Индивидуального пакета, конечно, в карманах ни у кого не оказалось.
– Чего там?
– Вроде тихо… – без уверенности доложил Виноградов. Все равно разглядеть ничего было нельзя, а в ушах гудело от какофонии скоротечного боя.
– Смотри-и!
– Может, убежали? – Верить в это Владимиру Александровичу хотелось нестерпимо.
Капитан не ответил. Пару раз тряхнув стянутую с плеча раненого переносную радиостанцию, он впервые на памяти Виноградова грязно выругался.
– Чего там?
– Накрылась…
Все было одно к одному… Противник возник неизвестно откуда и был сейчас неизвестно где. И, что хуже всего, мог готовить очередной тур «марлезонского балета»! Виноградов припомнил, что первая обойма уже израсходована, да и во второй тоже…
– Покарауль, а? Слышишь?
Замполит вернулся на свой огневой рубеж: конечно, с «Калашниковым» и кучей боезапаса он чувствовал себя намного увереннее майора. Владимир Александрович торопливо, не разгибаясь, пробрался туда, где по его прикидкам должен был рухнуть убитый.
Натолкнувшись на то, что искал, он прежде всего убедился, что враг не опасен, и сунул в кобуру пистолет. Ощупал пространство вокруг – вот она! Длинная, непривычно удобная снайперская винтовка с прохладным прикладом у казенной части… Магазин небольшой, но должны же быть еще патроны?
Тщательно, снизу вверх Виноградов ощупал покойника: что-то гигиеническое с ампулами и бинтом, нож, фонарик… ага, вот тяжеленькие магазины – два, вороненые и плоские, скалящиеся с одного из торцов острыми зубками пуль! Никаких документов, только в наплечном кармане армейского камуфляжа комок разномастных купюр: рубли какие-то, доллары – сколько и чего, в темноте разбирать было некогда, да и незачем. Виноградов пихнул деньги обратно, стараясь быстрей отцепить их от клейких и ноющих пальцев: все-таки вляпался в кровь, прямо в теплую лужицу под мышкой.
«Чего уж там… бывает!» – мысленно попрощался с убитым Владимир Александрович и против воли посмотрел в запрокинутое к небу лицо. До этого он старался не поднимать глаза дальше белой ключицы над тельником.
– Й-еб твою…
– Что такое?
А майор и не знал, что ответить…
С Валентином Батениным он познакомился в восемьдесят восьмом под самый Новый год. Позабылся уже Сумгаит, с мостовых Баку смыли кровь от осенних погромов, весь советский народ без приказа расплакавшегося Рыжкова слал в Спитак и Ленинакан непрерывным потоком одежду, еду и медикаменты… а в горах озверелые бородачи поджигали в амбарах оставшееся население нищих азербайджанских сел.
Союз был крепок с виду, но жить ему оставалось недолго.
«Транспортника» Виноградова, отбывавшего первую свою, так сказать, кавказскую ссылку, поставили старшим над троицей ленинградских бедолаг милиционеров. И отправили сопровождать через две фронтовые границы огромный состав с колбасой и беженцами.

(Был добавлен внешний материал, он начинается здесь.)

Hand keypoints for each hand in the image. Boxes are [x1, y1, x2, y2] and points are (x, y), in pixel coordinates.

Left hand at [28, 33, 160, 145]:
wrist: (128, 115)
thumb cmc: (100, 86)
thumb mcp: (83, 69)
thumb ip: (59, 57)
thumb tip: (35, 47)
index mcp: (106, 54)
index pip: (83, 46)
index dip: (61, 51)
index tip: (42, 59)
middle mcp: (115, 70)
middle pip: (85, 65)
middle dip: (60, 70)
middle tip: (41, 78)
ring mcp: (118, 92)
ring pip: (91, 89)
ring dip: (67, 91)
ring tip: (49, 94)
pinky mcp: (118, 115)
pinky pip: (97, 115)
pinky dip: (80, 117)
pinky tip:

Войны здесь, конечно, никакой не было и быть не могло по определению. Официально… Только вот местному населению сообщить об этом не удосужились. Оно, понимаешь, местное население, очень любило пожрать и совсем не любило беженцев, особенно соседней национальности.
И с оружием там тогда обстояло дело намного лучше, чем в рабоче-крестьянской транспортной милиции.
Словом, отбили их с некоторым опозданием доблестные десантники Псковской дивизии. С неба свалились – в прямом и переносном смысле: взвод лейтенанта Батенина! Вертолеты, пулеметы, русский мат и запах трофейного коньяка.
Сопроводили до Нарашена, по пути познакомились. Лейтенант оказался из питерских, закончил «Рязанку» и почти год отмотал в ограниченном контингенте.
Как положено, выпили – благо, с этим делом у предусмотрительного Владимира Александровича проблем никогда не было. Виноградов позавидовал «Красной Звезде» молодого совсем земляка: тот без шуток поведал, как врезали им перед самым уже выводом из Афгана козлы-моджахеды… Еще выпили – за погибших, за Питер, за тех, кто в пути.
Расставались по-доброму, но за мешаниной событий и дат как-то почти сразу забыли друг друга… В Приднестровье они разминулись, когда капитан Батенин миротворствовал в Югославии – Виноградова посылали в Москву на танковую экскурсию к Белому дому. Так что встретились только случайно на Лиговском проспекте уже в девяносто первом.
Батенин, по прозвищу Батя, больше не служил Отечеству, решив немного поработать на себя. Катался на новенькой «вольво», дружил с городским головой и вопросы решал «по понятиям». Словом, пользуясь терминологией нового времени, «круто встал»!